La ferme à Gégé. Florent Verdet, 2021, 71 minutes.
Une ferme quelque part en Normandie. Une ferme comme il doit bien en exister encore quelques-unes. Mais qui se font de plus en plus rares, avec les problèmes souvent insurmontables que rencontrent ceux qui se consacrent à l’agriculture ou à l’élevage : une vie de labeur sans vacances, une vie passée à s’occuper jour et nuit des animaux, et tout cela pour un salaire de misère. Une vie passée à se demander presque chaque jour comment on finira le mois. Faut-il faire un nouvel emprunt, pour rembourser le précédent ? Des difficultés si courantes que, de l’extérieur, on aurait tendance à les oublier. Sans parler de la quasi-impossibilité de prendre une retraite bien méritée le moment venu.

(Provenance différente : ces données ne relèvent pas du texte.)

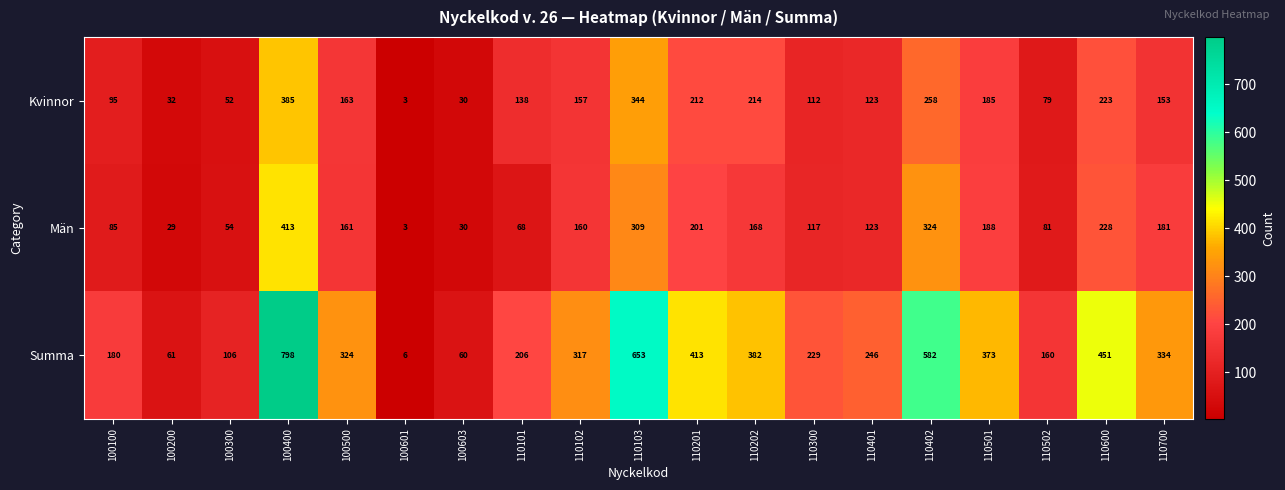

Which series has the largest total across all categories?

Summa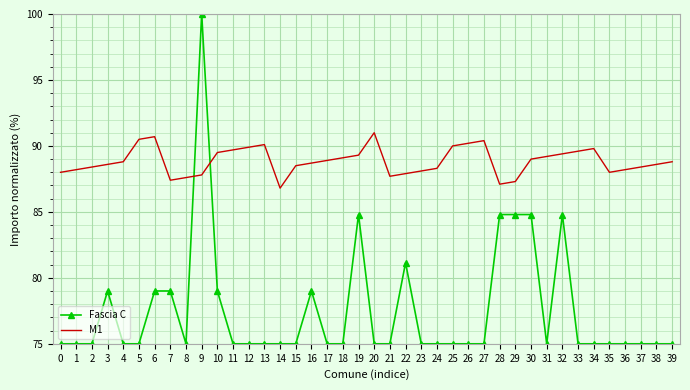

Which series ends up on top after the final intersection of M1 and Fascia C?

M1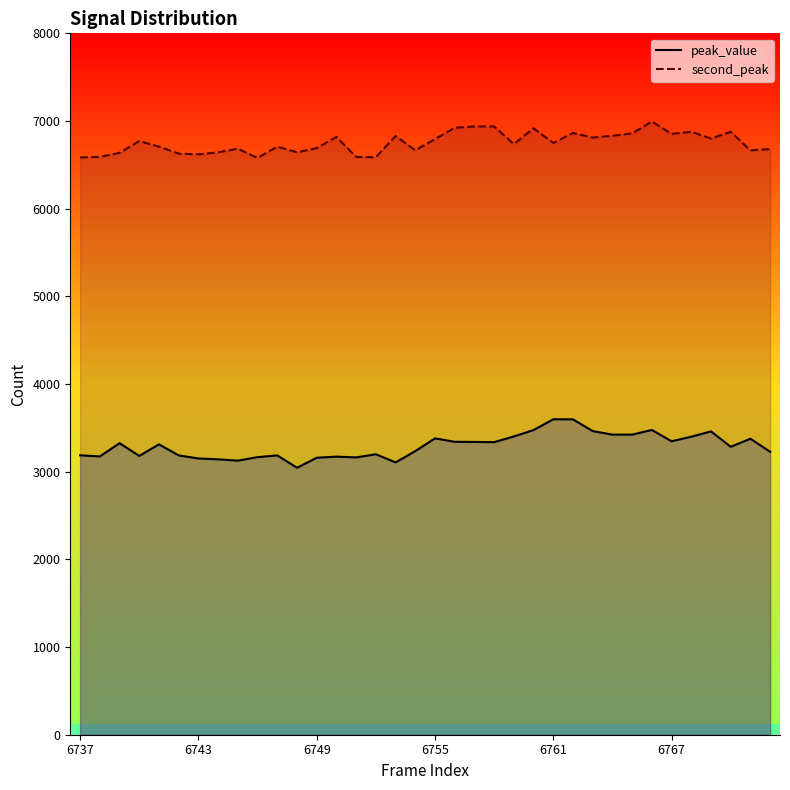

The value of second_peak_line at 32 is 2948. True or false?

False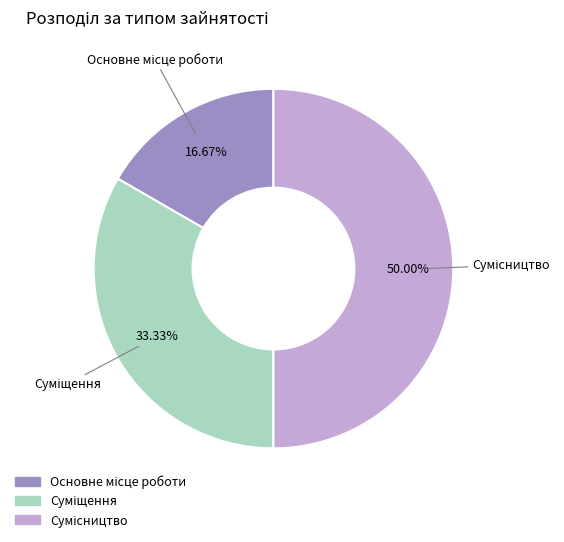

How many segments does this pie chart have?

3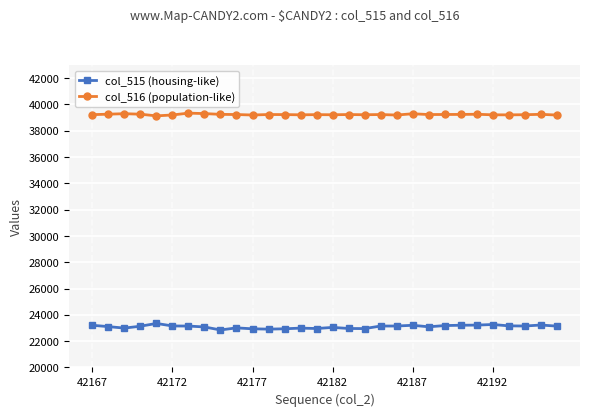

At how many categories does at least one series exceed 25276?

30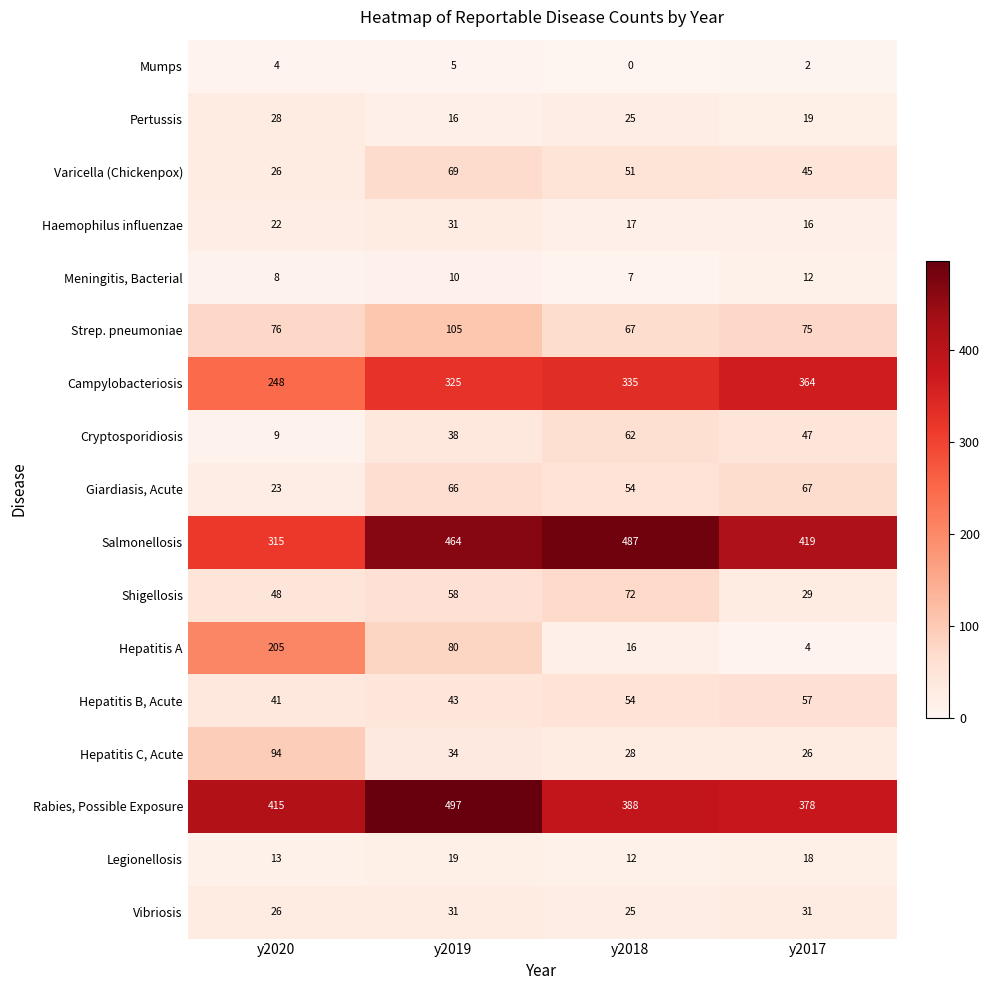

Which series changed the most between y2019 and y2017?

Rabies, Possible Exposure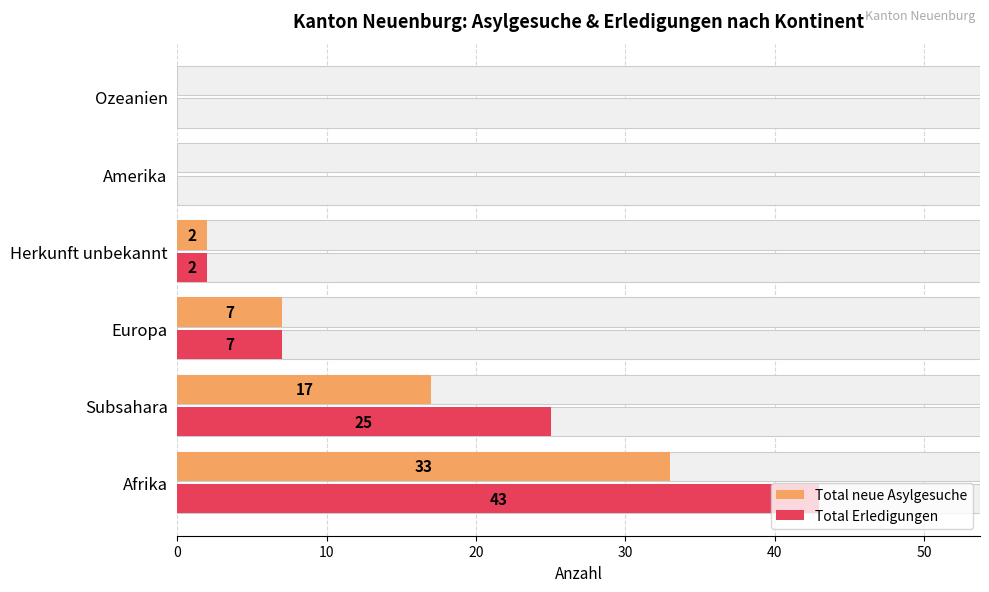

What is the difference between the maximum and minimum values in the Total Erledigungen series?

43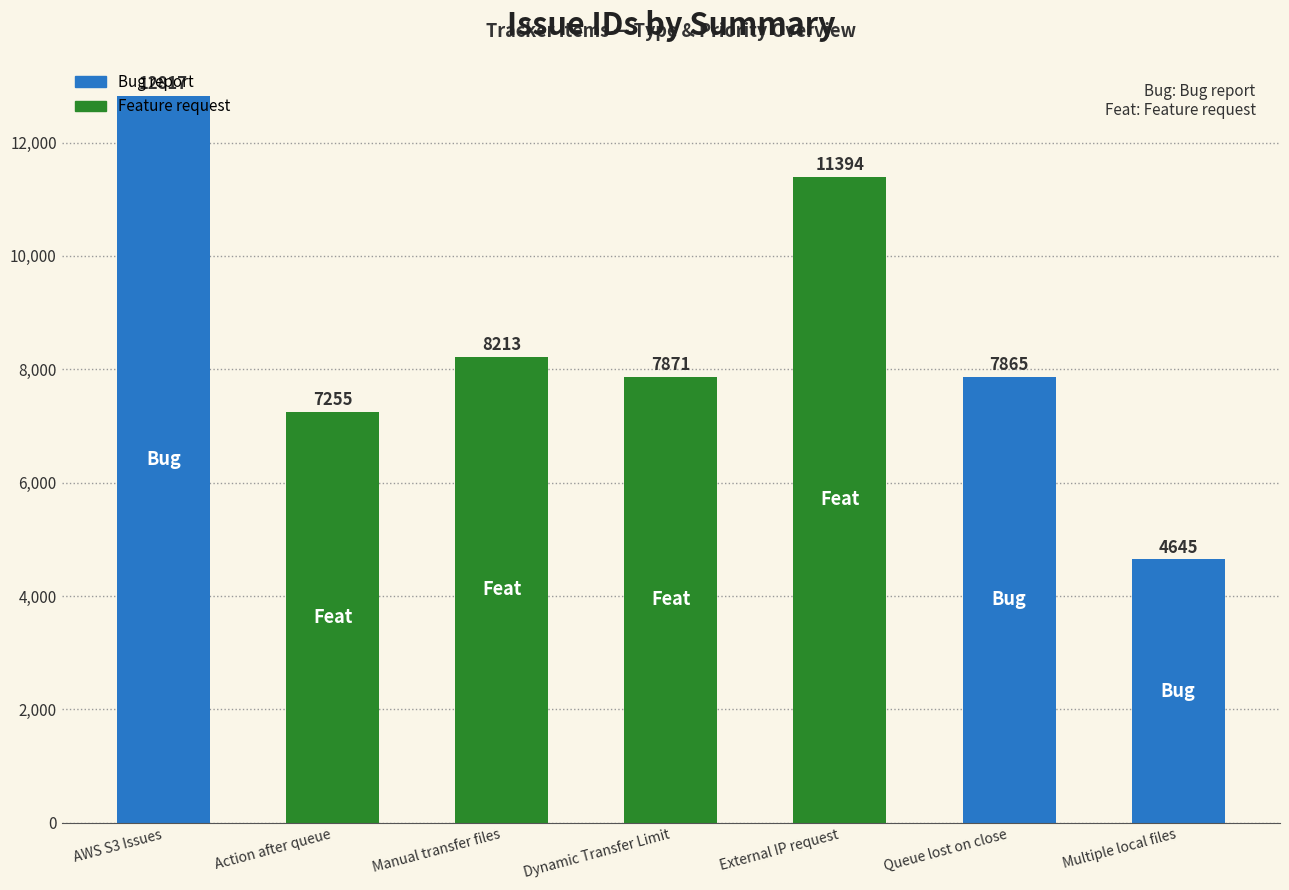

What is the maximum value shown in the chart?

12817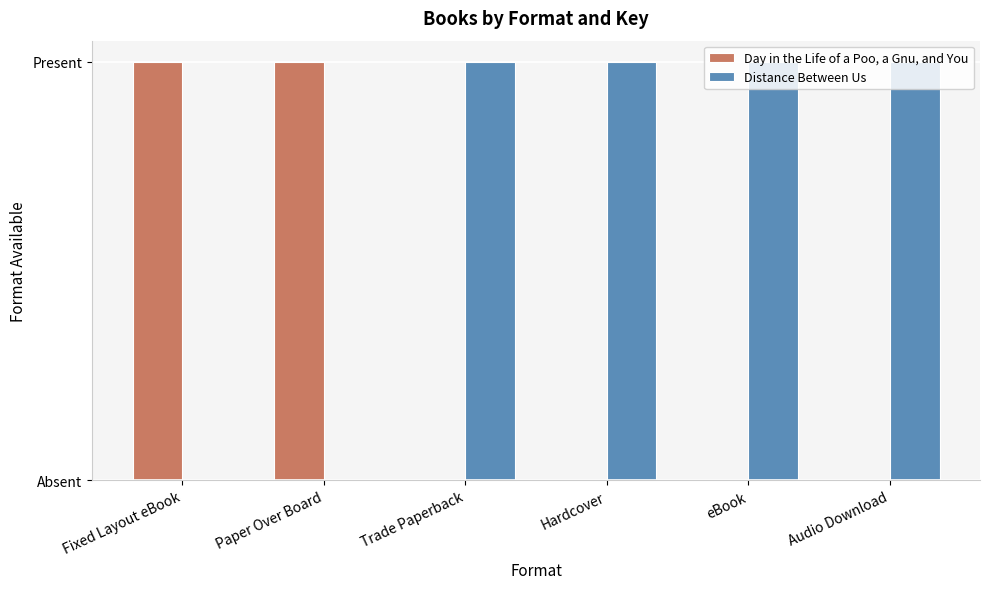

Rank the series at Trade Paperback from lowest to highest value.

Day in the Life of a Poo, a Gnu, and You, Distance Between Us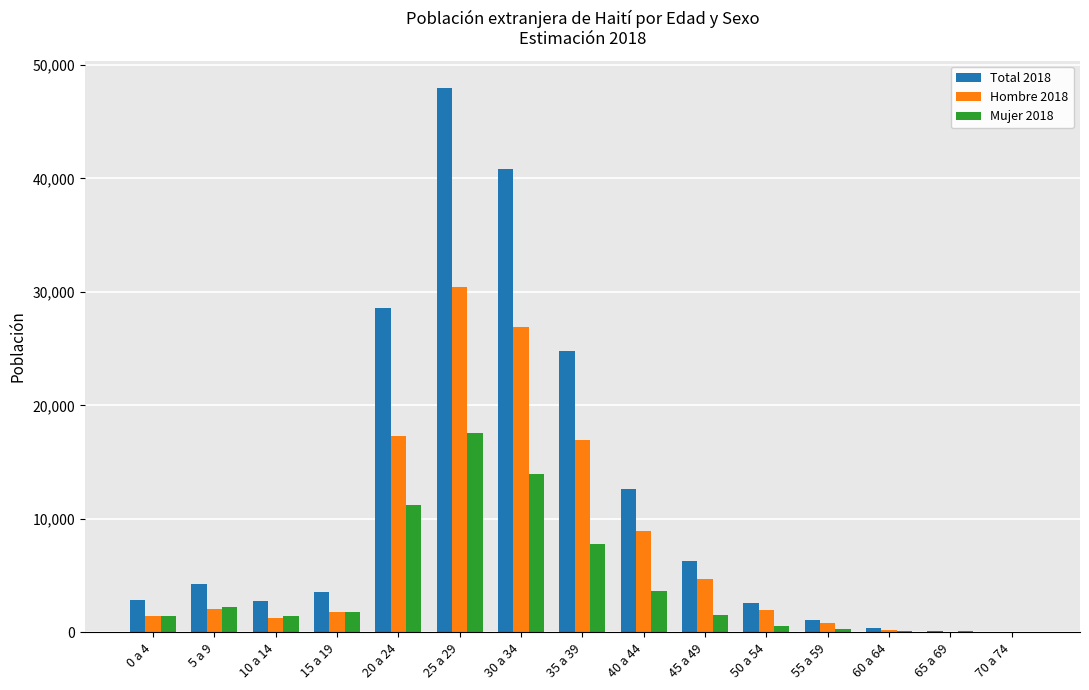

Which category has the highest value across all series?

25 a 29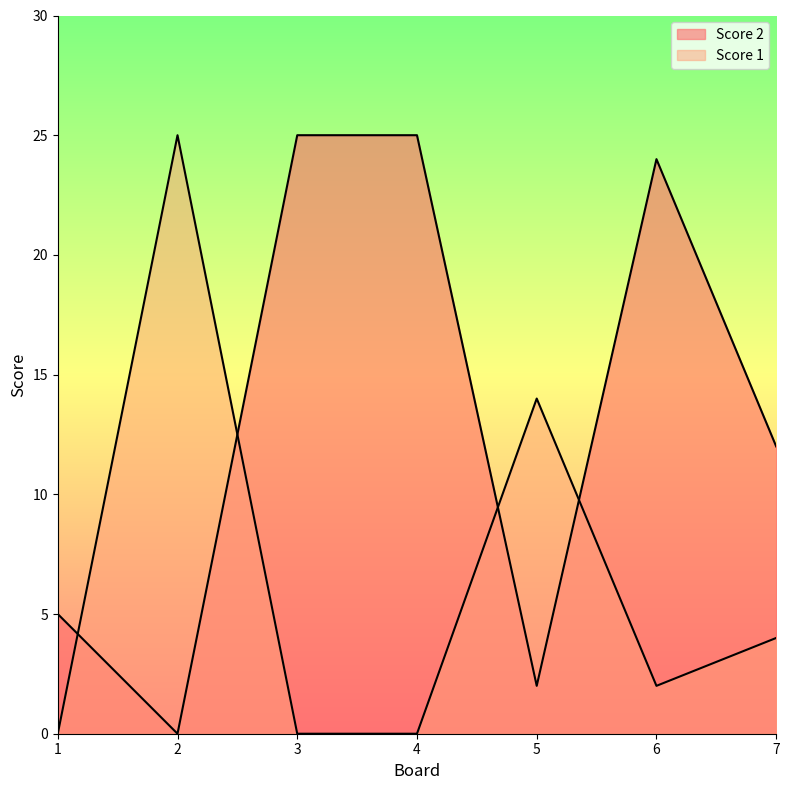

True or false: Score 1 and Score 2 intersect in this chart.

True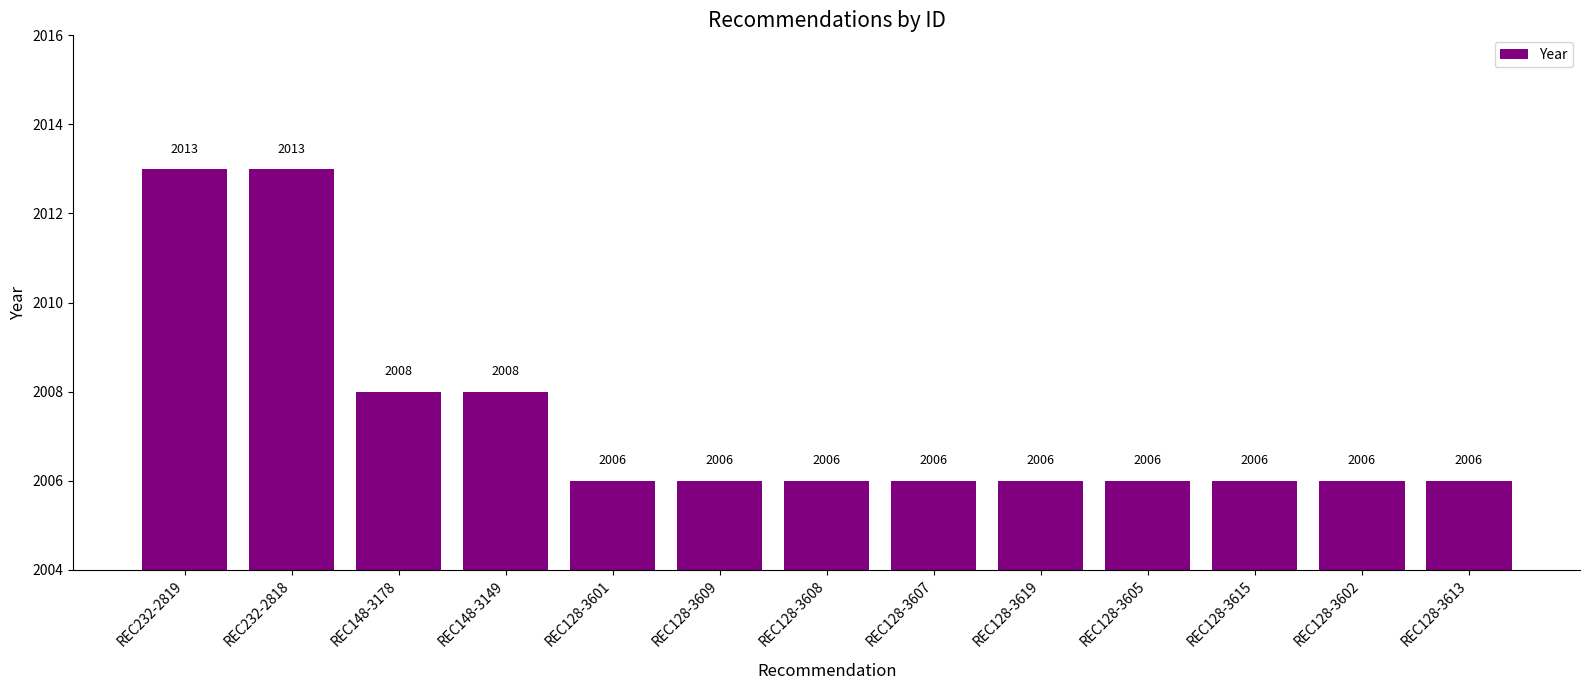

What is the change in value from REC232-2818 to REC128-3608?

-7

Mais Gégé, comme tout le monde l’appelle, n’est pas homme à se laisser abattre. Il sait rebondir. Il a su rebondir en transformant sa ferme en école.
Régulièrement, il accueille des classes, fin primaire et début du collège ; pour faire découvrir aux enfants des villes et des banlieues la campagne, ses animaux et sa végétation, une nature qu’ils n’ont jamais approchée. De quelle couleur c’est un cochon ? Et quelle odeur ça peut avoir ? En vrai.

Regroupés autour de Gégé au milieu du poulailler, ces enfants d’un autre monde vont être amené par ce pédagogue improvisé à se poser des questions essentielles à la compréhension d’un monde où il n’y a pas de grands ensembles. Qu’est-ce qu’il y a dans un œuf ? Est-ce qu’il y a un poussin ? Et pour qu’il y ait un poussin, ne faut-il pas que la poule ait rencontré un coq ? Mais qu’est-ce qu’ils font ensemble ? Gégé insiste pour qu’ils s’expriment librement, reformulant leurs visions du monde mais sans les interpréter. C’est la nature qui apportera elle-même les réponses.

Oui, Gégé est devenu pédagogue. Sans théoriser sa pratique – il évoque quand même son vécu scolaire, son passage forcé d’une classe Freinet à une école traditionnelle avec tout ce que cela implique – ce qui compte le plus pour lui, c’est que les enfants fassent par eux-mêmes le plus de découvertes possibles. Des découvertes banales peut-être, comme chant des oiseaux dans les bois. Mais ce sont à coup sûr des sensations qui deviendront des souvenirs capables d’élargir leur rapport au monde.

Une pédagogie comme il faudrait que chaque enfant en rencontre au moins une fois dans sa vie scolaire.
Et pourquoi ne pas être optimiste, puisque le système éducatif lui-même reconnait pleinement la valeur du travail de Gégé en lui décernant les Palmes académiques.